Wednesday, July 11, 2007

Overcoming Duality

So one of the sayings that B.K.S Iyengar is famous for goes something like this, "you must see how there are back bends in forward bends and forward bends in backward bends." Well, these past two classes must fall under that rubric. This is a forward bending week at the Institute. So Tuesday night Christina and I were sort of expecting a mellow philosophy lecture with a few asanas in between based on our experience last week with Prashant. Not so. Major Backbends, starting with rope sirsansa and setu bandha and then an epic stay in dwi pada on a chair... then onto standing back arch, drop overs, kapotasana ekapada rajakapotasana, then some so called baby back bends like up dog and bow. It was gruelling, actually. Christina banned my use of the word gruelling early in the day saying I was overusing a perfectly fine word, (But really so many of the stretches are pretty gruelling, but it is true, I do get in a word rut, like "posh and trendy restaraunts") Then last night she said, "see we really need the word gruelling now and you spent it on a harmless little hip opener." Then, Geeta's class this morning was also a pretty intense backward bending class.

Both Geeta and Prashant talked a lot about the importance of cultivating the mind for learning and not to get stuck in "just doing" or doing what you know.
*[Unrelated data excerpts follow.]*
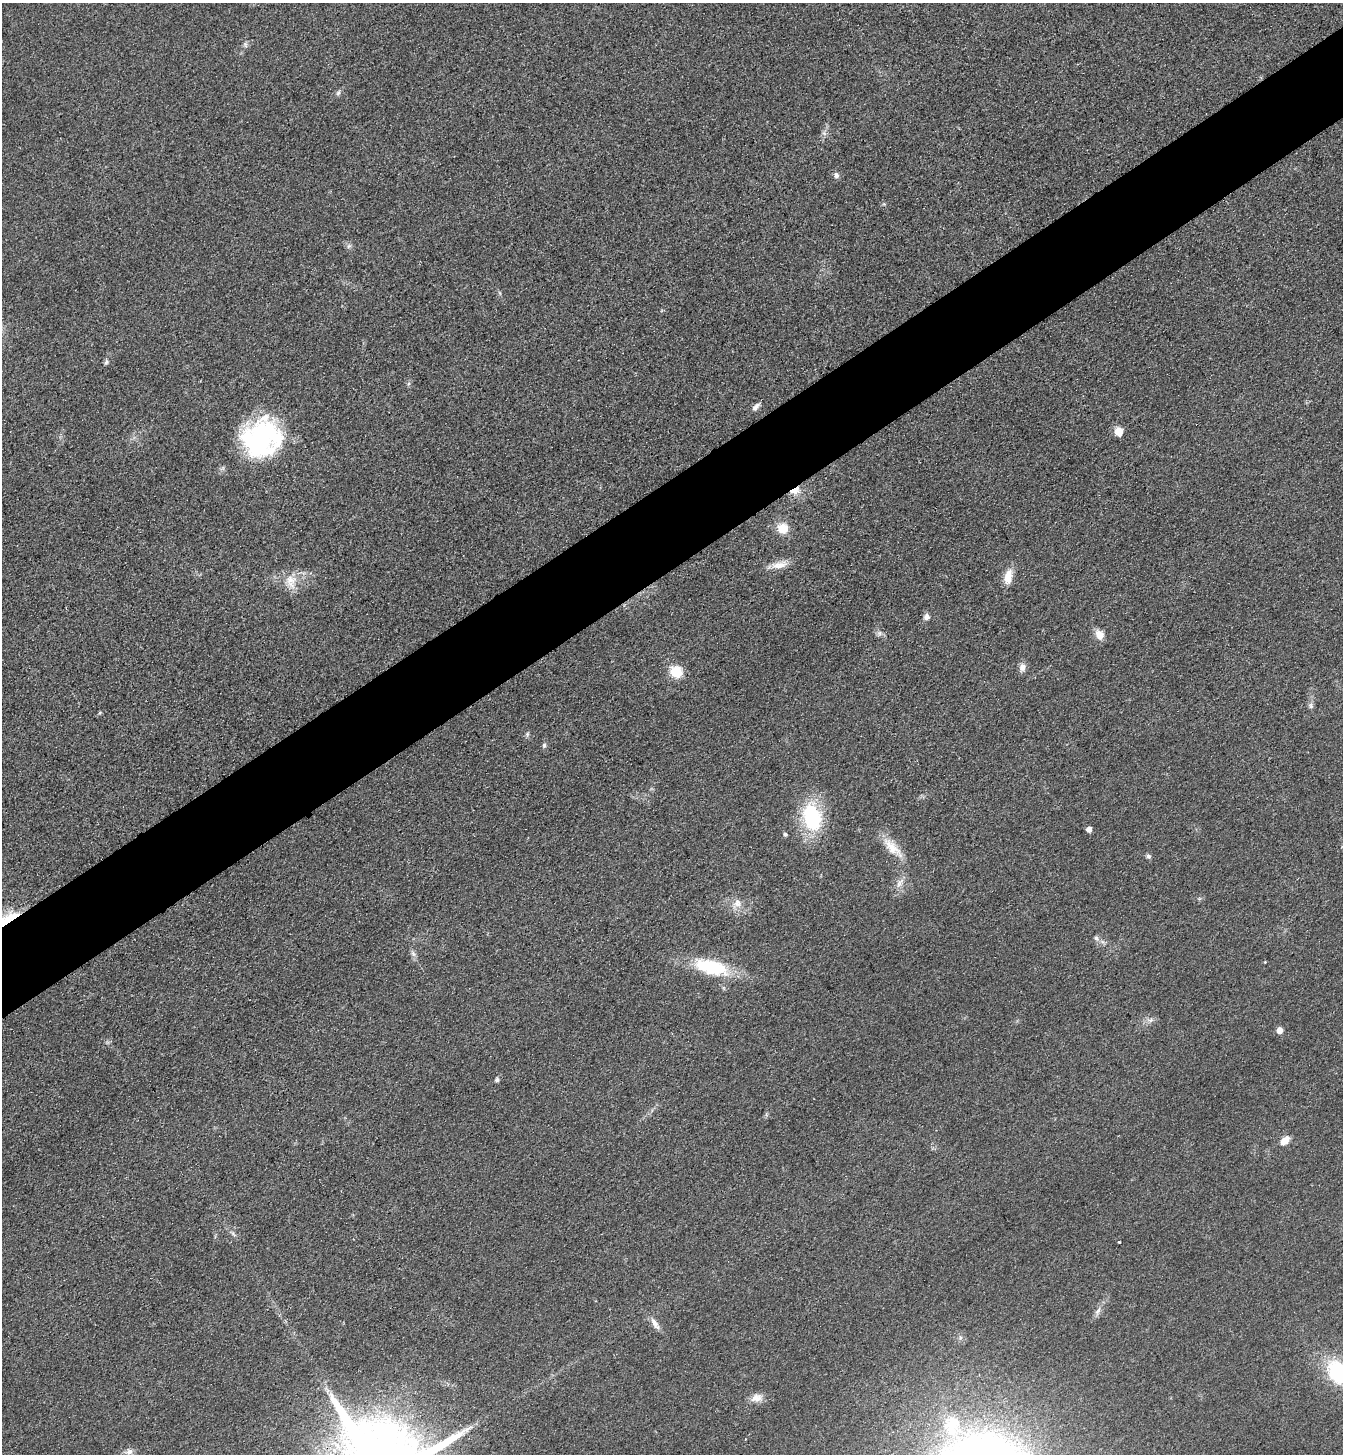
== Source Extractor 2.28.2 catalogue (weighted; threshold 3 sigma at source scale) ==
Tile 10 of 4 x 4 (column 2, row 3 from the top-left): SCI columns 1521-2861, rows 1483-2934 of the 5861 x 5869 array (HDU 1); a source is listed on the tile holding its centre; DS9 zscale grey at full resolution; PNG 1345 x 1456 px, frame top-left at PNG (2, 3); no overlay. Shown black and unused: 6% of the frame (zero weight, under 3 of 4 exposures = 3% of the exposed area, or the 3 px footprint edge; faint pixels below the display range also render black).
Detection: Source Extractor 2.28.2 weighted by HDU 2 'WHT'; one run over the whole footprint, this tile lists its part. Background 0.0774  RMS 0.0093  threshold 0.042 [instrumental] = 3 sigma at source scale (4.5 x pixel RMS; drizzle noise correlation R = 1.50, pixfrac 1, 0.05/0.05 arcsec/px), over >= 5 px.
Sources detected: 46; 1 cosmic-ray / hot-pixel residue — not listed; the other 45 listed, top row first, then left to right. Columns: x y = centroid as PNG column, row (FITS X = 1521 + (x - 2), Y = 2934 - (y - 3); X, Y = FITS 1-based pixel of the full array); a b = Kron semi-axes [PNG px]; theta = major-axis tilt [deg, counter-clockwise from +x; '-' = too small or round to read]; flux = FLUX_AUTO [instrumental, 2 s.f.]
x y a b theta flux
245 45 8 5 -71 2.2
338 93 7 4 46 1.9
836 175 8 6 -87 3
349 246 6 5 - 1.9
106 362 7 5 47 1.8
756 407 12 6 48 3.9
1118 431 5 5 - 28
262 438 43 37 35 140
795 491 14 8 19 9.2
783 528 12 12 - 15
779 565 24 8 8 10
1008 577 19 9 76 12
291 581 22 14 -78 15
926 617 8 7 - 3.7
879 633 7 4 90 1.9
1099 634 13 10 -58 8
1022 667 10 8 71 5.4
676 672 10 9 - 28
1311 706 9 6 -76 2.6
100 712 5 3 - 1.1
527 734 7 4 89 1.7
544 745 7 5 -76 1.9
812 817 26 16 -77 82
1089 829 4 4 - 6.2
785 834 5 4 - 1.9
892 847 35 12 -43 18
1148 856 6 6 - 2.2
899 883 16 7 61 6.3
737 903 12 11 - 7.9
4 921 40 9 33 31
1096 938 8 6 -50 2.6
413 954 8 5 -78 2.8
710 967 46 18 -15 54
1151 1020 8 5 13 2.9
1280 1030 5 5 - 8.9
497 1080 5 5 - 1.9
1285 1141 13 8 45 7.6
233 1234 8 5 -56 2.1
1119 1242 3 3 - 1.3
1098 1311 12 5 60 4.2
655 1324 18 7 -57 6
1339 1372 24 16 -46 83
756 1398 15 11 15 8
952 1425 33 24 71 46
129 1452 10 7 13 4.3
Overlapping masked pixels (flux is a lower limit): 2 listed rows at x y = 795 491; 4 921
Isophote crosses this tile's border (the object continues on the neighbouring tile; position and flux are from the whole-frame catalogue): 2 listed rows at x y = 4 921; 1339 1372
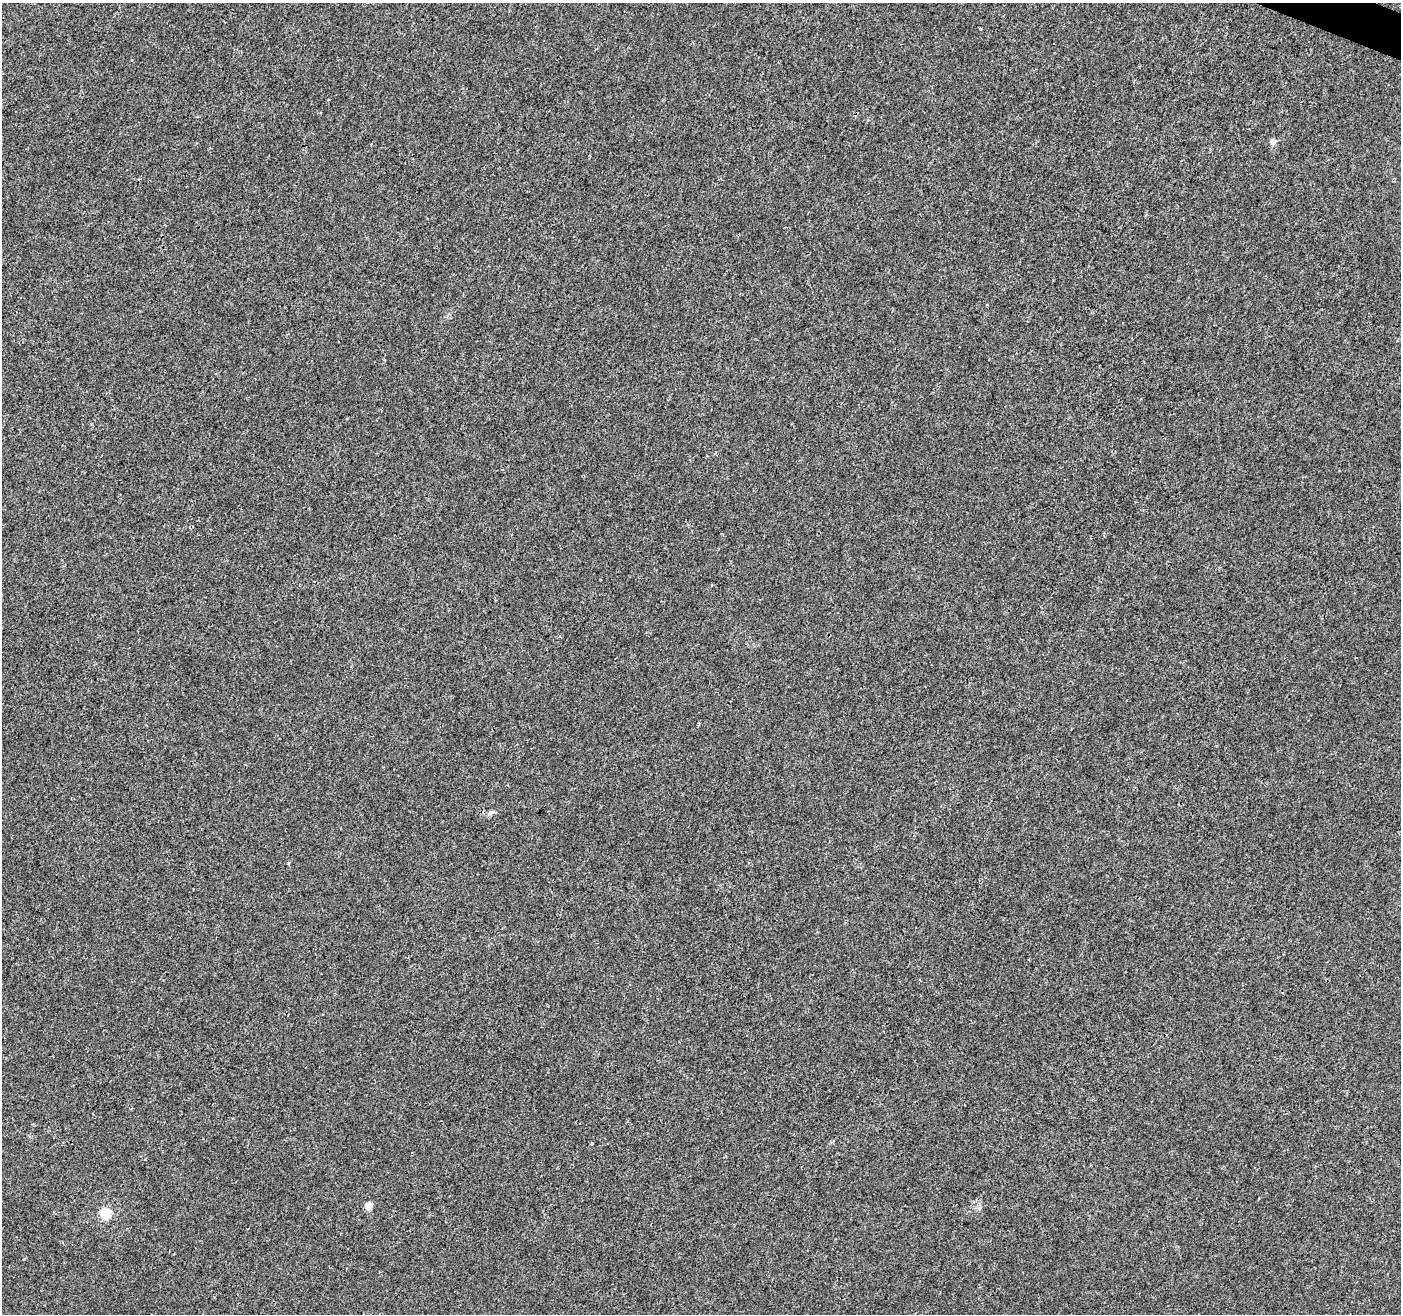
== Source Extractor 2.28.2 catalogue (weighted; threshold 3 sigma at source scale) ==
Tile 10 of 4 x 4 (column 2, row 3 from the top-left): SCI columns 1407-2805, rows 1584-2895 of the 5602 x 5727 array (HDU 1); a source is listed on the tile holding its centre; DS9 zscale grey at full resolution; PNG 1403 x 1316 px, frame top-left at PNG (2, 3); no overlay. Shown black and unused: <1% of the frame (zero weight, under 3 of 4 exposures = <1% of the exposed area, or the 3 px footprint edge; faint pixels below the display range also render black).
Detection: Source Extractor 2.28.2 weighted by HDU 2 'WHT'; one run over the whole footprint, this tile lists its part. Background 1.73e-04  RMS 0.0017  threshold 0.00773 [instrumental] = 3 sigma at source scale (4.5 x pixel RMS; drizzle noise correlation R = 1.50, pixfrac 1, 0.0396/0.0396 arcsec/px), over >= 5 px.
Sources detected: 5; all 5 listed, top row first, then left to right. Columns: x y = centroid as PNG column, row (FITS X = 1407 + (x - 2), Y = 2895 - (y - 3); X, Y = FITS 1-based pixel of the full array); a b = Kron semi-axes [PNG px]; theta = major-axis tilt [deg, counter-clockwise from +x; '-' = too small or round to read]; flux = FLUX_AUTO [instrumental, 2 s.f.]
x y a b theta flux
981 28 3 3 - 1.5
1273 142 4 4 - 1.9
491 813 10 5 27 0.5
369 1206 5 4 - 3
105 1214 5 5 - 13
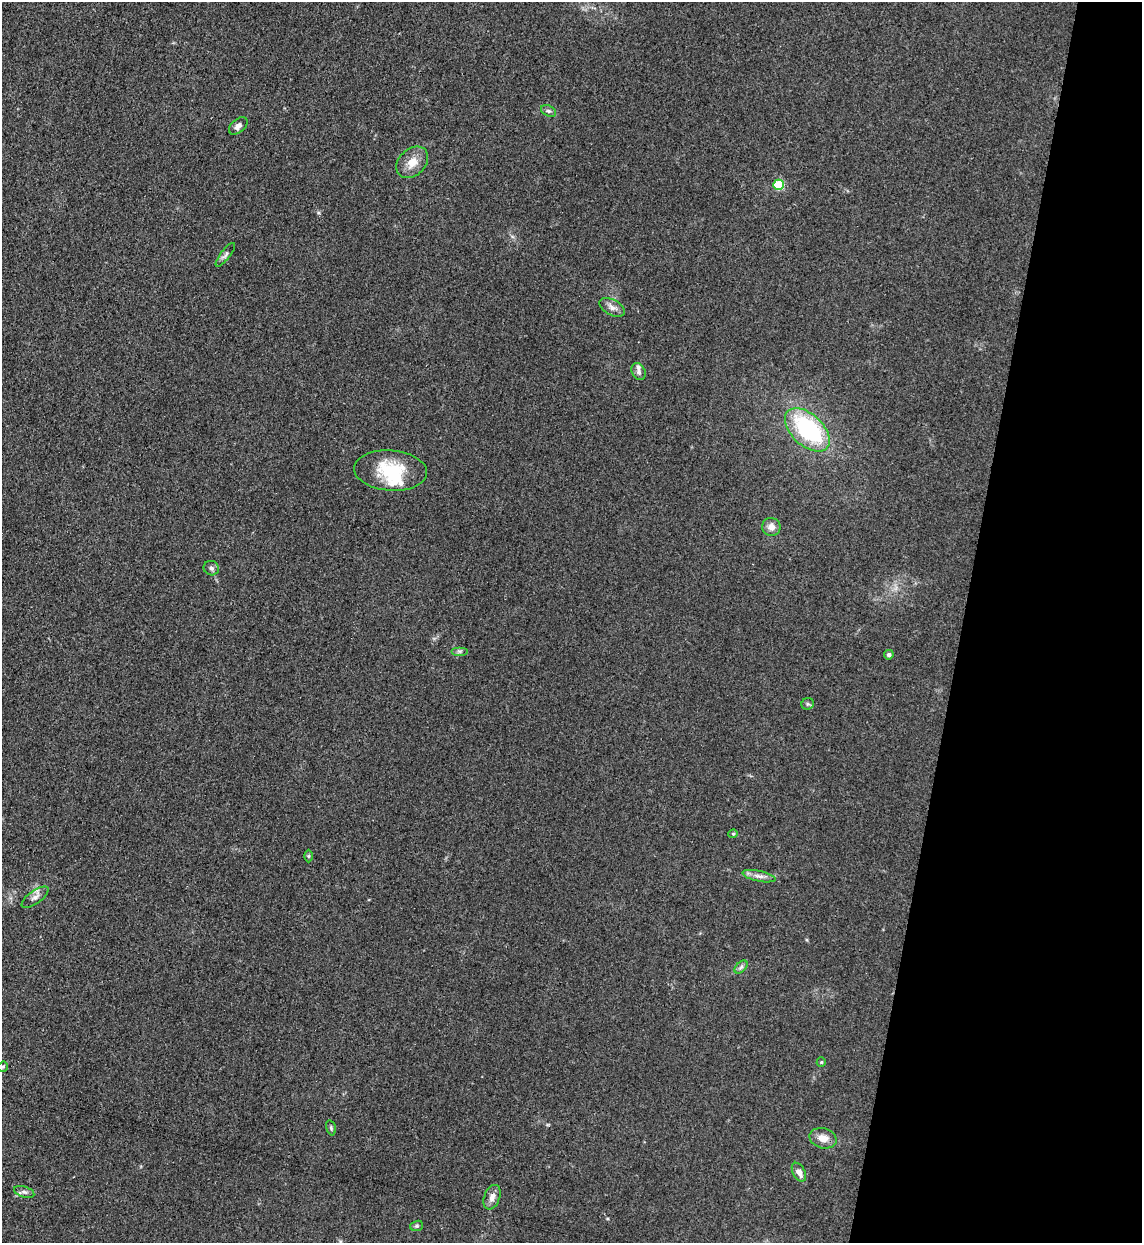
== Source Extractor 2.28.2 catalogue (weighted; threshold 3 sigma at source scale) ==
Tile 8 of 4 x 4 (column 4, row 2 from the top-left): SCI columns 3751-4890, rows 2506-3746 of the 5101 x 5010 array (HDU 1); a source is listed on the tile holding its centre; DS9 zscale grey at full resolution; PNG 1144 x 1245 px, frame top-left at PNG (2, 2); each listed source drawn as its Kron ellipse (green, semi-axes under 4 px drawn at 4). Shown black and unused: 16% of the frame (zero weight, under 3 of 4 exposures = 7% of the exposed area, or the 3 px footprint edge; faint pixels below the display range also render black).
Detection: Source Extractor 2.28.2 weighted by HDU 2 'WHT'; one run over the whole footprint, this tile lists its part. Background 0.0807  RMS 0.011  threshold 0.0478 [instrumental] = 3 sigma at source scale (4.5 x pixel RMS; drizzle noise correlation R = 1.50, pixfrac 1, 0.05/0.05 arcsec/px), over >= 5 px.
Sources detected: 29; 2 inside a brighter listed object's ellipse — not listed separately; the other 27 listed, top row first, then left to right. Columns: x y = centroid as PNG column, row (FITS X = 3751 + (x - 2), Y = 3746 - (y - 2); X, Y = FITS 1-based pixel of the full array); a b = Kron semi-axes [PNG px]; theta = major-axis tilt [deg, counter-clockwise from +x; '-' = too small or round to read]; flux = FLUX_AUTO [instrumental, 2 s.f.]
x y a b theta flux
548 111 8 5 -25 2.6
238 126 11 6 41 5.2
412 162 18 13 44 14
779 185 5 5 - 79
225 255 14 5 52 3.3
612 307 14 7 -27 5.9
639 372 9 6 -61 3.4
807 430 27 15 -43 120
391 471 36 20 -5 49
771 527 9 9 - 7.1
211 568 8 7 - 3.2
460 651 8 4 0 2.4
889 655 5 4 - 2.9
808 704 6 5 - 1.8
733 834 4 4 - 1.2
308 856 6 4 90 1.4
759 876 17 5 -12 5.9
35 897 16 6 36 5.4
741 967 8 4 45 2.6
821 1062 5 4 - 1.2
3 1067 5 5 - 1.6
331 1128 8 4 -75 1.8
823 1138 14 10 -15 11
799 1172 10 6 -61 7
24 1192 10 5 -18 3.6
492 1197 13 7 68 6.9
417 1226 6 5 - 1.8
Isophote crosses this tile's border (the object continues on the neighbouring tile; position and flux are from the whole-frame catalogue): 1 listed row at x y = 3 1067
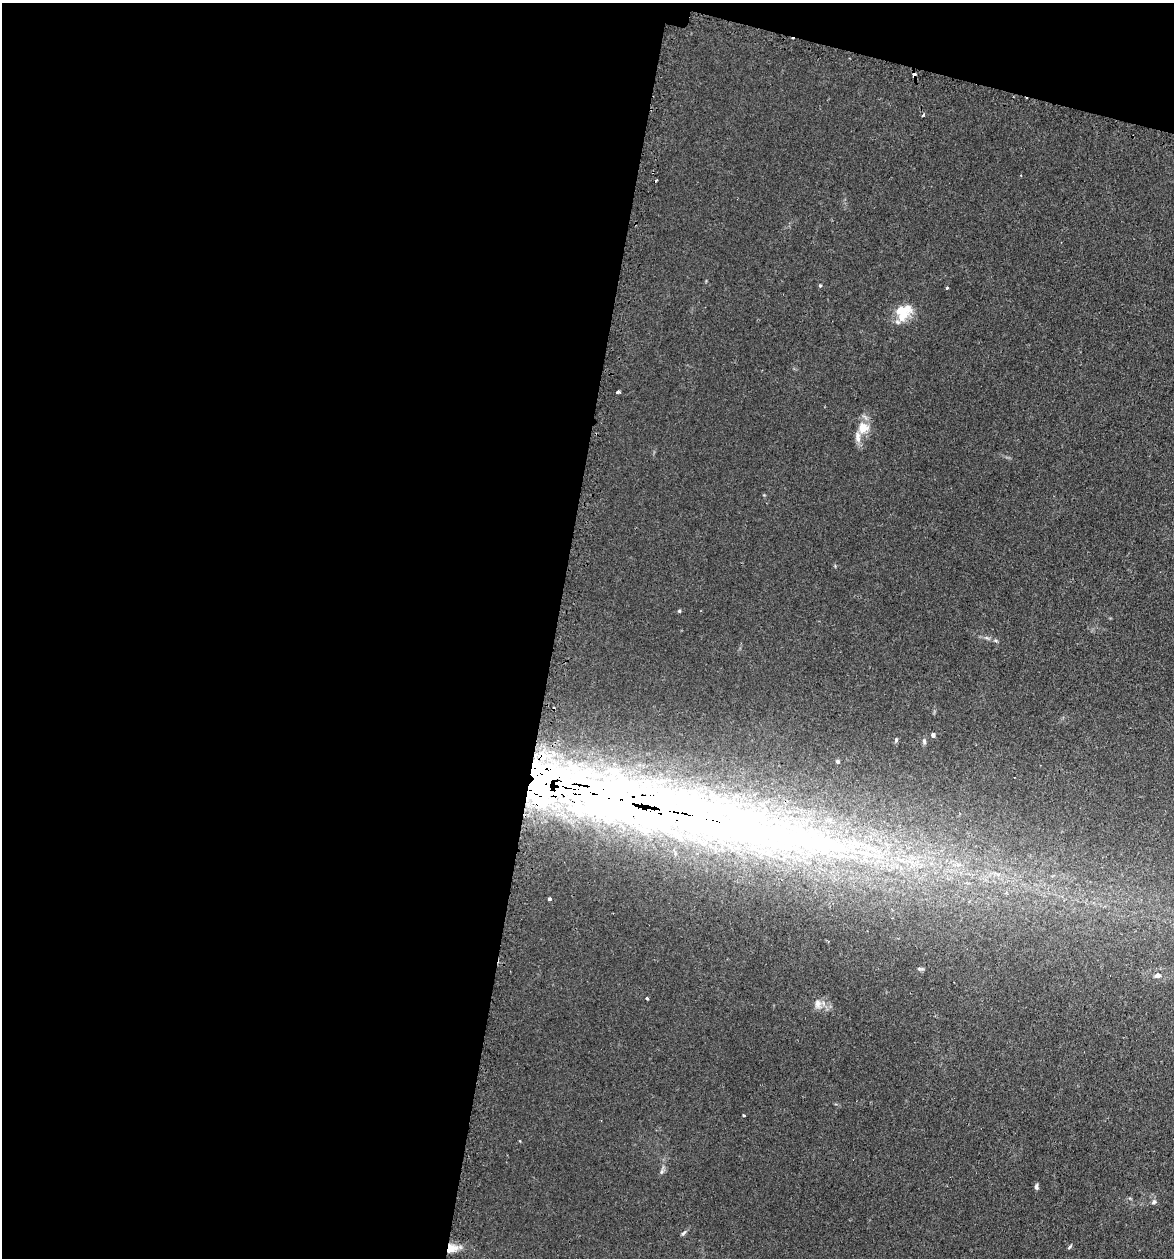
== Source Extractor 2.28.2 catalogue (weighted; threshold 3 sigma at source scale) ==
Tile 1 of 4 x 4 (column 1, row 1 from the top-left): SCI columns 266-1437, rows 3791-5046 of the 5097 x 5069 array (HDU 1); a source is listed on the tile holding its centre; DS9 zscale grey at full resolution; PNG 1176 x 1260 px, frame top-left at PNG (2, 3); no overlay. Shown black and unused: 50% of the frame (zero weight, under 2 of 3 exposures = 3% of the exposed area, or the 3 px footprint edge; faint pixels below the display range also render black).
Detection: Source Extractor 2.28.2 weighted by HDU 2 'WHT'; one run over the whole footprint, this tile lists its part. Background 0.0402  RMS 0.0056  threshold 0.025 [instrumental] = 3 sigma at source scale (4.5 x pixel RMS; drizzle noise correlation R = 1.50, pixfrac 1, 0.05/0.05 arcsec/px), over >= 5 px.
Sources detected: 33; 1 inside a brighter object's white glare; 4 cosmic-ray / hot-pixel residue — not listed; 4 inside a brighter listed object's ellipse — not listed separately; the other 24 listed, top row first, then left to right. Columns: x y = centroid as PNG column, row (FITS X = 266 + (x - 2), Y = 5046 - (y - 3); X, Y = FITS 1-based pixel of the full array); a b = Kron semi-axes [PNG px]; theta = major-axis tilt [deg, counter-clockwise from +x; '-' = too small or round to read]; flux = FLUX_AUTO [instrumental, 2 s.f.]
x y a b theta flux
923 115 3 3 - 0.66
820 285 4 4 - 0.66
947 287 4 3 - 0.65
901 310 31 12 11 10
617 392 4 3 - 2.2
863 428 16 15 - 8
679 611 5 4 - 0.61
933 735 4 4 - 1.6
896 740 6 5 - 0.88
924 741 8 5 -80 1.2
838 761 5 5 - 0.83
684 814 348 59 -12 1000
549 899 4 3 - 0.87
920 969 10 3 -8 0.8
1157 975 8 7 - 1.9
647 998 3 3 - 1.6
818 1004 14 9 -83 3.8
744 1115 3 2 - 0.51
662 1171 8 4 59 1.2
1036 1187 7 4 -90 1.3
1154 1202 7 6 - 1.2
684 1233 9 4 42 1
1070 1247 8 3 45 0.75
451 1248 14 10 12 6.7
Overlapping masked pixels (flux is a lower limit): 2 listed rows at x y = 684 814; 451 1248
It is a good lesson. It actually reminds me of one of the things that first attracted me to Iyengar yoga. It was clear that the system allowed for life long learning. In academia, at some point you become the teacher and while you might remain a student in the sense that you are a scholar of a philosopher's thought. I am still and always will be a student of Plato. At some point, your formal studentship is over, while you were someone's student and people know that about you, typically the studentship ends and you are a teacher... Not so in Iyengar yoga. Even when you are a teacher, you are still someone's student.

There's much more I want to write about all this and its relationship to Socrates, aporia, and keeping an open mind, but I got caught up in emailing today and now it is time to go practice some forward bends.

Other news of note. Our roomate Jaya arrived today and Christina and I bought real indian style bloomers.